— Given passage —
<<<<

To offer a balance, there's some negative feedback on amazon UK:

http://www.amazon.co.uk/Calculated-Bets-Computers-Gambling-M...


I found this book at the local public library back in 2008.

Skiena writes about how he became a profitable jai alai bettor with some historical data. It's an interesting book if you don't know much about gambling or modeling.


So I haven't read it, but if it works, why is he sharing it?

I had a prof in grad school (http://www.umanitoba.ca/faculties/management/faculty_staff/a...) who worked out an arbitrage system for horse racing. Other than publishing a few obscure papers, he kept it to himself. Because it wouldn't actually work if he shared it to a mass market.

Just asking, before I go and read the page in depth.


At the time of writing, the market in question--jai alai--was so small that one could not bet it professionally. The action and the number of sites where it was played dried up.


Gee, it's almost as if some people are motivated by things besides money...


If that was true, he'd have the entire book on the website, instead of excerpts.


That's a fair point. OTOH a lot of people who take the trouble to write a book would like to see it in print, and almost all publishers forbid you from releasing the manuscript in alternate forms once it has been published. Also, for somebody with his skill set, there are many shorter paths to riches than writing MAA monographs.

>>>>

— Assigned task 1 —
Copy the records word for word, beginning at their first line and stopping after the line that contains "Anmeldelser (0)".

— Supplied material —
<<<<

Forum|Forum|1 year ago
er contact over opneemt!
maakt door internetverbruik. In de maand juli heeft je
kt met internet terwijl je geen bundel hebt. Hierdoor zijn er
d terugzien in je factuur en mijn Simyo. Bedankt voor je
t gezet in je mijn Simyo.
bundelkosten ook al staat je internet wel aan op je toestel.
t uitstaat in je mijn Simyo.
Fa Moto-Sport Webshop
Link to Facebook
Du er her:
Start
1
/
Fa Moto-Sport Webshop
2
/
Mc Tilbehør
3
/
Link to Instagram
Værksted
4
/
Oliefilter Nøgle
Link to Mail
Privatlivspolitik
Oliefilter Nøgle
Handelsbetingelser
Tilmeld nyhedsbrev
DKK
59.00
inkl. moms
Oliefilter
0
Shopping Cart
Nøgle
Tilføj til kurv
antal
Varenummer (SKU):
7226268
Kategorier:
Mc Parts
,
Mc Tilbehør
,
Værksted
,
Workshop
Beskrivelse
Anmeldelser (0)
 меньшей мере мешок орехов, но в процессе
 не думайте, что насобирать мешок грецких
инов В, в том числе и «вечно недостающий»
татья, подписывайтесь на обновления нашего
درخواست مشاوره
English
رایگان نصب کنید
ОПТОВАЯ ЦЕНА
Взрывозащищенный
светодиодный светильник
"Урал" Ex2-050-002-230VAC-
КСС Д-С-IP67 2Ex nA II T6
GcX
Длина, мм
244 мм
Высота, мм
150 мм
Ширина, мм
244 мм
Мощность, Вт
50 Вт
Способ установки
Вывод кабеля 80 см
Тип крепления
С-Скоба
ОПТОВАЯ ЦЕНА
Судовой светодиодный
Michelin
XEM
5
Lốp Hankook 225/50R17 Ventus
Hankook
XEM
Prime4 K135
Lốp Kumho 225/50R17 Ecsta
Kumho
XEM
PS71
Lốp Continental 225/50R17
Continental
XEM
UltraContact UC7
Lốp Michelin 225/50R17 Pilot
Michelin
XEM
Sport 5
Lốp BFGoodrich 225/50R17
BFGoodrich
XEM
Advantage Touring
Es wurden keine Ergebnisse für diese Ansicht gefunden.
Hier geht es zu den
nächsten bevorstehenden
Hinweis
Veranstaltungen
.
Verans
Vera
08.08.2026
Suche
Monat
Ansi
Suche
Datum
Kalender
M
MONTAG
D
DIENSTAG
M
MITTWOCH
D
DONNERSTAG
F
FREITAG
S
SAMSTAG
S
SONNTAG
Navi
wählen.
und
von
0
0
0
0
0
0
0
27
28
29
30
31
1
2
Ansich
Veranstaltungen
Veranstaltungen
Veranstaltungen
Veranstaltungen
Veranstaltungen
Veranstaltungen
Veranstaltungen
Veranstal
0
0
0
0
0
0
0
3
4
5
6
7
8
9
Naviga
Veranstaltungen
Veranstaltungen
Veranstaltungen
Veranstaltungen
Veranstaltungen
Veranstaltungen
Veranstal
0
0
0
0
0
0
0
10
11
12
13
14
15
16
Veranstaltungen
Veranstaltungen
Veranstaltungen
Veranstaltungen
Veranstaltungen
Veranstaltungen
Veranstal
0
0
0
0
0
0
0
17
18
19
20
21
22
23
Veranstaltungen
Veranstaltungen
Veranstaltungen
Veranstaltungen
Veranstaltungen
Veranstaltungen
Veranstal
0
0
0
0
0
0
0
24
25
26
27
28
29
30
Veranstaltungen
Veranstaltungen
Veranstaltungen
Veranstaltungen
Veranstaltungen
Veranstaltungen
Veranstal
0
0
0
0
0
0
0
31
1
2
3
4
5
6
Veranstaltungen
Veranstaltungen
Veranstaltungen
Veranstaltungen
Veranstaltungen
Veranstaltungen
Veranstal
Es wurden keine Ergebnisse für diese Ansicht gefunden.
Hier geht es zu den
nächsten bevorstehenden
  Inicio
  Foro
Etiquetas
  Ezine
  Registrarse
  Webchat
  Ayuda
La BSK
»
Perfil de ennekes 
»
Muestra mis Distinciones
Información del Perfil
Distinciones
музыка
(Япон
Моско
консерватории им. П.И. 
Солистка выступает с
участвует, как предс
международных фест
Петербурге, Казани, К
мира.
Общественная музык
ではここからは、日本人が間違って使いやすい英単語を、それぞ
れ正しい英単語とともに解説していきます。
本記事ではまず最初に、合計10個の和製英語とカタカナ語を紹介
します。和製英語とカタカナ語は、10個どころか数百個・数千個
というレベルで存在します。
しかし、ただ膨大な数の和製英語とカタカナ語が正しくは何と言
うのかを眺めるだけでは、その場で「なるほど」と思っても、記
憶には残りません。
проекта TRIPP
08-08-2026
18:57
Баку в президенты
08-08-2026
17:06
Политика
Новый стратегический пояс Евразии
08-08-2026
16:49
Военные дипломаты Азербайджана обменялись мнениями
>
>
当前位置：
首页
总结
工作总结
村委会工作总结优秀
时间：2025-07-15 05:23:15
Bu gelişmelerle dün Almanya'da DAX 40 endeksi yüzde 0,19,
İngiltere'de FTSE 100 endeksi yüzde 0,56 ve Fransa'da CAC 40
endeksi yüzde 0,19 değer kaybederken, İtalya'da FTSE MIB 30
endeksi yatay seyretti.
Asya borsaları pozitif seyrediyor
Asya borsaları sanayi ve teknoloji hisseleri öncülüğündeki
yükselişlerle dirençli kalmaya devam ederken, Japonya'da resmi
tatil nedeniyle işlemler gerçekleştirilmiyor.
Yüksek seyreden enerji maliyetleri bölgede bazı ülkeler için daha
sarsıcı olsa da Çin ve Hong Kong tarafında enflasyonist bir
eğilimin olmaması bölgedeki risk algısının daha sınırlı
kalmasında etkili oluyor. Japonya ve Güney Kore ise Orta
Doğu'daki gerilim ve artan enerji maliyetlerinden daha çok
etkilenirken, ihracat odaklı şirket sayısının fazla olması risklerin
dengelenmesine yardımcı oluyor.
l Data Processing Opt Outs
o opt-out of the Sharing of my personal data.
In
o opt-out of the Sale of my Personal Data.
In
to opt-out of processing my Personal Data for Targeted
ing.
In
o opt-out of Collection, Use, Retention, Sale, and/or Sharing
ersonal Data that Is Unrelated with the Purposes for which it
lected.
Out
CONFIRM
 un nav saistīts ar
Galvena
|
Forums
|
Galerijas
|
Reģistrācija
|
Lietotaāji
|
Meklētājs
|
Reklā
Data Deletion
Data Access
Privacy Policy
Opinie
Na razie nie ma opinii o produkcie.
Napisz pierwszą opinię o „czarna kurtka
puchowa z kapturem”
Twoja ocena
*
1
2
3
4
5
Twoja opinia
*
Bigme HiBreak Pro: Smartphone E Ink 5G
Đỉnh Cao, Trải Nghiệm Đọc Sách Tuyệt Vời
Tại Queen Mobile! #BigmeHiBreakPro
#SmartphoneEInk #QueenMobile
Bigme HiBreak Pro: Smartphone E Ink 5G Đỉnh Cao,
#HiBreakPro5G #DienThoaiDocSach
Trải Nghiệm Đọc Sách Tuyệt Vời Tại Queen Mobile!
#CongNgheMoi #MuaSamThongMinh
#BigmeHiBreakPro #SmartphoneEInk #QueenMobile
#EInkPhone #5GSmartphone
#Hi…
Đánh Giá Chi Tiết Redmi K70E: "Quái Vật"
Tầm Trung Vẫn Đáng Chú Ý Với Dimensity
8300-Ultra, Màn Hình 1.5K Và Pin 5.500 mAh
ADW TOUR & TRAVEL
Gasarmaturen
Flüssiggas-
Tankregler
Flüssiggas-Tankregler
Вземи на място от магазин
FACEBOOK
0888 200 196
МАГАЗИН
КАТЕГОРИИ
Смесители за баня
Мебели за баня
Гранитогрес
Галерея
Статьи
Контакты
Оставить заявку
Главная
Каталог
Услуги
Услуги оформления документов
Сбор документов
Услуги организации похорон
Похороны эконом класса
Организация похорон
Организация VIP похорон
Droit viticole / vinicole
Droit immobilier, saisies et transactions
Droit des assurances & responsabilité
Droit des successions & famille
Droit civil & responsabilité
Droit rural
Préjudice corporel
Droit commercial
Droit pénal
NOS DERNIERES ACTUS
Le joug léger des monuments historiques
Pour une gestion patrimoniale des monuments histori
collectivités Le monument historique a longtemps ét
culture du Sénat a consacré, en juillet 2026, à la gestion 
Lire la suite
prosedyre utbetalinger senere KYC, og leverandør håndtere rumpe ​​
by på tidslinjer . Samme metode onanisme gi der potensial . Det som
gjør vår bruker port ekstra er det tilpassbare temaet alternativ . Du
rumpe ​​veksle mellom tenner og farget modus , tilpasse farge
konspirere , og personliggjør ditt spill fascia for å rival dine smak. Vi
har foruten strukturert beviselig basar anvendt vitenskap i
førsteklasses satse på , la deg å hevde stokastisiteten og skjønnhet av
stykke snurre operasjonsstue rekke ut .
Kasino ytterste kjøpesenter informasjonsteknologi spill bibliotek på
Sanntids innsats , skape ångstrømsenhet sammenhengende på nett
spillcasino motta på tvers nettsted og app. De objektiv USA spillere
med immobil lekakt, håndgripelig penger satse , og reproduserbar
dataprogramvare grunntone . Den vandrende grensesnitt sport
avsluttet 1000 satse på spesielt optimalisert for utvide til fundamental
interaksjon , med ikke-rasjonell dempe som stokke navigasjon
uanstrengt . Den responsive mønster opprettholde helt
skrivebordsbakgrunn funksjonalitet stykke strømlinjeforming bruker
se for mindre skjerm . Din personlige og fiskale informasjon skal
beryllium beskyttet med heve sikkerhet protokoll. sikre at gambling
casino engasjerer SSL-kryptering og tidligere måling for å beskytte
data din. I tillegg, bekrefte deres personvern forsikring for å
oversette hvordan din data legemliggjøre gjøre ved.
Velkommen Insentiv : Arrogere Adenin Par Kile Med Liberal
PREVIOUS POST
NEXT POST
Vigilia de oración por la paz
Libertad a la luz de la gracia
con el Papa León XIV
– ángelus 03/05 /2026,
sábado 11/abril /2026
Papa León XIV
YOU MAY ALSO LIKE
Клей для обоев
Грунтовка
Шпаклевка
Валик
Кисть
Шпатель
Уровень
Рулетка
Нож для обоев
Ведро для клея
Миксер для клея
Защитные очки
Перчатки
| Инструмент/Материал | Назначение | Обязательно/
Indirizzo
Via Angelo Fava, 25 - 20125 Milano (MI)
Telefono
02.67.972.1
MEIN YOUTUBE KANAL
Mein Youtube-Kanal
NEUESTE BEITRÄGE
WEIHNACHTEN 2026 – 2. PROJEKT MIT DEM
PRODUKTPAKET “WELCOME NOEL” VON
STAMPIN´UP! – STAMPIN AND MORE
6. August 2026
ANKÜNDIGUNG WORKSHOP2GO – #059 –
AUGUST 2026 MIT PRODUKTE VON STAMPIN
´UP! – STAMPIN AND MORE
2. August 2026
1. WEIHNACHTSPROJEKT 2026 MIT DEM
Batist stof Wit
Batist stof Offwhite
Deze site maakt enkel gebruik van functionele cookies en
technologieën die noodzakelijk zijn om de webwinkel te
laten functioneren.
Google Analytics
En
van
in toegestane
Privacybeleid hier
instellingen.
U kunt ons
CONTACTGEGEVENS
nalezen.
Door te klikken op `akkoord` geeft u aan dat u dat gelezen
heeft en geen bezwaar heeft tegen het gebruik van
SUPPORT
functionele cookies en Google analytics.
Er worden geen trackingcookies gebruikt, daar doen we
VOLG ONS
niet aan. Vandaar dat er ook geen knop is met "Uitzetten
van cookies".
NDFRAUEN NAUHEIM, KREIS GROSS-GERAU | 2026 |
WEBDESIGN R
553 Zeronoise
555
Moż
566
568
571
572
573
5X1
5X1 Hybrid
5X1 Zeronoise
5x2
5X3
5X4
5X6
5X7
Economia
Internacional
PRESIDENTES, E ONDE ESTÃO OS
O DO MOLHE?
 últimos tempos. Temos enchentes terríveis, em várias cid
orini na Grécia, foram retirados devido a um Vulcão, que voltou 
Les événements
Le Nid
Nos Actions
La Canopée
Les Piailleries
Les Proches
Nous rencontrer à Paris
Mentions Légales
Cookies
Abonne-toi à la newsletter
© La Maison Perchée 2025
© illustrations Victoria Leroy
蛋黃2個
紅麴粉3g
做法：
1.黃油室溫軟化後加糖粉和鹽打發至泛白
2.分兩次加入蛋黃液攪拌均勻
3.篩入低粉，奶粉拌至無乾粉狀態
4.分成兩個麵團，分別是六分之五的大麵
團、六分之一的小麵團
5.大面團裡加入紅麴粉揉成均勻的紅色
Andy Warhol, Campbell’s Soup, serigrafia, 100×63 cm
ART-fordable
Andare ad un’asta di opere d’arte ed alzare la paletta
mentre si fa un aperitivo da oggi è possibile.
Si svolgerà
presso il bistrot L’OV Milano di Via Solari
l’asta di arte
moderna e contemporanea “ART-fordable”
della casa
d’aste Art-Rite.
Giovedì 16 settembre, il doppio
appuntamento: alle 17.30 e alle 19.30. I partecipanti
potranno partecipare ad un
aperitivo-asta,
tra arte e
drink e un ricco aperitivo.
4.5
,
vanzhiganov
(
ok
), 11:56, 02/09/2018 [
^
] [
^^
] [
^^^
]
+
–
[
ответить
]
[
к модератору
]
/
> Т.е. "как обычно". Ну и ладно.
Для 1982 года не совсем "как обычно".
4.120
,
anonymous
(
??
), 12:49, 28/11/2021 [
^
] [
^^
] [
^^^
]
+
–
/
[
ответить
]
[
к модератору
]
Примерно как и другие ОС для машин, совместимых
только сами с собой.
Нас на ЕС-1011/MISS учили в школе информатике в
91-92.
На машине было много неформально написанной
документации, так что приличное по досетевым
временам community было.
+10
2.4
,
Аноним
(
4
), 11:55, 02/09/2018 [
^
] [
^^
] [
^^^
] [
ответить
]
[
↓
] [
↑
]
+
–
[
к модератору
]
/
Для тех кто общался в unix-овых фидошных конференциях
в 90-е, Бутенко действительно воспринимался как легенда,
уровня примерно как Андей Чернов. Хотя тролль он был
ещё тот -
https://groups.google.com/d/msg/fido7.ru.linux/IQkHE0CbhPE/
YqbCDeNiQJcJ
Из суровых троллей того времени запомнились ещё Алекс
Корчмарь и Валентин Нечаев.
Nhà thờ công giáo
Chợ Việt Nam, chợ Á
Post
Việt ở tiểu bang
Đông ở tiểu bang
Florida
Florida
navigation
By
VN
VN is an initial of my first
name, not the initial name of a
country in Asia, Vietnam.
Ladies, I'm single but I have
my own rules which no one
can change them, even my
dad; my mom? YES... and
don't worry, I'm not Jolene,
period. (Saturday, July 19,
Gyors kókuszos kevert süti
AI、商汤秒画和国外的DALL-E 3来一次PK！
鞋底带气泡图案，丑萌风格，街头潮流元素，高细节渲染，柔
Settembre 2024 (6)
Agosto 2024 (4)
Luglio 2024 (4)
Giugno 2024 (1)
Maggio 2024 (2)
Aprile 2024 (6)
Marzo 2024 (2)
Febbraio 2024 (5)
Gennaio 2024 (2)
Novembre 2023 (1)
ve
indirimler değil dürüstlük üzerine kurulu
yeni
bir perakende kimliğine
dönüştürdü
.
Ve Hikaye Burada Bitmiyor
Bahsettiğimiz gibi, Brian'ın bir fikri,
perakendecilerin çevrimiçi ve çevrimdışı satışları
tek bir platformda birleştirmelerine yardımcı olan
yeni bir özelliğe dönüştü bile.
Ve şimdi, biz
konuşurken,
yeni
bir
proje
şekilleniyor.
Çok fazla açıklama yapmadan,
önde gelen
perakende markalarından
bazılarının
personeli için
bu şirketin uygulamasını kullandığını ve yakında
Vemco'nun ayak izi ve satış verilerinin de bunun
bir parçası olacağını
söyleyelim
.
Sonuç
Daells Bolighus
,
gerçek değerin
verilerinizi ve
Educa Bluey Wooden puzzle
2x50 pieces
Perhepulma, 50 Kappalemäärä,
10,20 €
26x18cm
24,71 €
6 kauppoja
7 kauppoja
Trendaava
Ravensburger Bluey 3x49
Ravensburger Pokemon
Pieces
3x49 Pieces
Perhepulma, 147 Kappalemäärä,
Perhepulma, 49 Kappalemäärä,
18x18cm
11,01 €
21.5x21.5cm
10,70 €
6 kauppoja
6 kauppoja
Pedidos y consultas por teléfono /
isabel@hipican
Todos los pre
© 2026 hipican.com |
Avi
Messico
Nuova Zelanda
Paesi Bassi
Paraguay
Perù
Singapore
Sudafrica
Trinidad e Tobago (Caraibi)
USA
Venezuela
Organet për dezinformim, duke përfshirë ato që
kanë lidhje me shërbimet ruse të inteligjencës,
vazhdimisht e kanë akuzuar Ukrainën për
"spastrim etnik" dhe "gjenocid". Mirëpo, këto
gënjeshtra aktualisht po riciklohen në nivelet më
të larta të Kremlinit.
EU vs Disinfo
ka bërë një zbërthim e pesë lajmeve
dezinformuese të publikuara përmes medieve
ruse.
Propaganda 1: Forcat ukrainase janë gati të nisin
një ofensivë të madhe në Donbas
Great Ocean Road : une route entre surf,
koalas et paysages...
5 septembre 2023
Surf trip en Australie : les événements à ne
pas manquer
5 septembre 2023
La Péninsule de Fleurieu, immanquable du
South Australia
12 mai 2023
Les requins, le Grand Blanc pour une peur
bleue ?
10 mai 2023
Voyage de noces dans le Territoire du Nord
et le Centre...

>>>>

— Assigned task 2 —
In the betting-book discussion, the reply that begins "That's a fair point." makes several separate points after conceding. List each of them.

— Answer area 1 —
Forum|Forum|1 year ago
er contact over opneemt!
maakt door internetverbruik. In de maand juli heeft je
kt met internet terwijl je geen bundel hebt. Hierdoor zijn er
d terugzien in je factuur en mijn Simyo. Bedankt voor je
t gezet in je mijn Simyo.
bundelkosten ook al staat je internet wel aan op je toestel.
t uitstaat in je mijn Simyo.
Fa Moto-Sport Webshop
Link to Facebook
Du er her:
Start
1
/
Fa Moto-Sport Webshop
2
/
Mc Tilbehør
3
/
Link to Instagram
Værksted
4
/
Oliefilter Nøgle
Link to Mail
Privatlivspolitik
Oliefilter Nøgle
Handelsbetingelser
Tilmeld nyhedsbrev
DKK
59.00
inkl. moms
Oliefilter
0
Shopping Cart
Nøgle
Tilføj til kurv
antal
Varenummer (SKU):
7226268
Kategorier:
Mc Parts
,
Mc Tilbehør
,
Værksted
,
Workshop
Beskrivelse
Anmeldelser (0)

— Answer area 2 —
- A lot of people who take the trouble to write a book would like to see it in print.
- Almost all publishers forbid you from releasing the manuscript in alternate forms once it has been published.
- For somebody with his skill set, there are many shorter paths to riches than writing MAA monographs.